> TASK TO COMPLETE
Below, find each line holding "Noleggio" and state how many there are, using the number alone.

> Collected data
================================
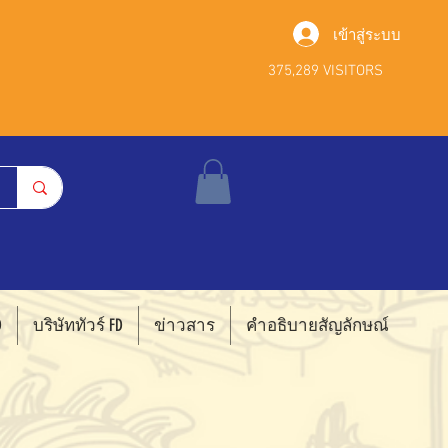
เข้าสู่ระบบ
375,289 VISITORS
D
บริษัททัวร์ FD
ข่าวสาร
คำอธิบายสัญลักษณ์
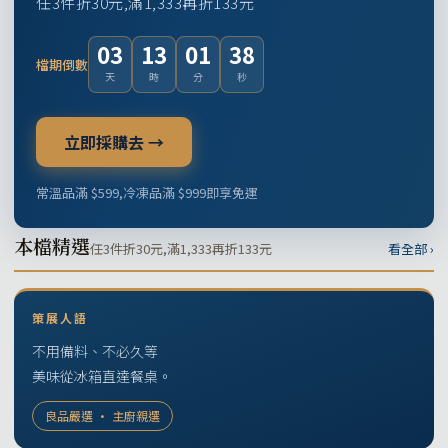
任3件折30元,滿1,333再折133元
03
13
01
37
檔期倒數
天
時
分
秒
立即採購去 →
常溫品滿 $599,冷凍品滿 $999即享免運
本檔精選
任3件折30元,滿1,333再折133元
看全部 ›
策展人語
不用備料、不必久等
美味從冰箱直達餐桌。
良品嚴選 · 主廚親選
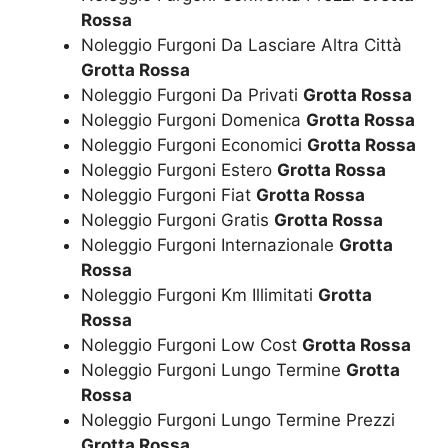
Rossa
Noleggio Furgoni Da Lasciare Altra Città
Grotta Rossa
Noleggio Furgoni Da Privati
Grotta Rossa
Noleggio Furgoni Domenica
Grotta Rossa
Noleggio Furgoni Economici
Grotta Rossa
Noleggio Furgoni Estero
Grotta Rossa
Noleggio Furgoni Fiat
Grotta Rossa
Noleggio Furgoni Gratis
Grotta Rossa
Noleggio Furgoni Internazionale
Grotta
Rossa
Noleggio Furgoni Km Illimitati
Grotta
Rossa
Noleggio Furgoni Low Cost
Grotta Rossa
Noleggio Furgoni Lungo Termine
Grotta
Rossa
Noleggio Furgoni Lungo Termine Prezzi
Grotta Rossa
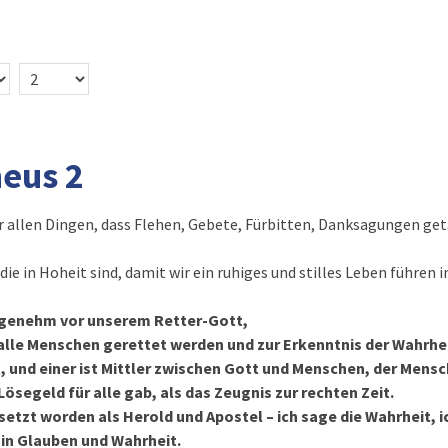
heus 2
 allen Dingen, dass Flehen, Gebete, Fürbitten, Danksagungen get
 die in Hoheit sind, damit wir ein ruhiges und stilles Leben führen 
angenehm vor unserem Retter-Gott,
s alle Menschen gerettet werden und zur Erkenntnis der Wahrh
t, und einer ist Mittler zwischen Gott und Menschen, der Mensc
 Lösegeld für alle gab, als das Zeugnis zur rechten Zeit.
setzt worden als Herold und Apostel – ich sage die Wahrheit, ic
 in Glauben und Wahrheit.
================================
> RESULT OF THIS TASK
12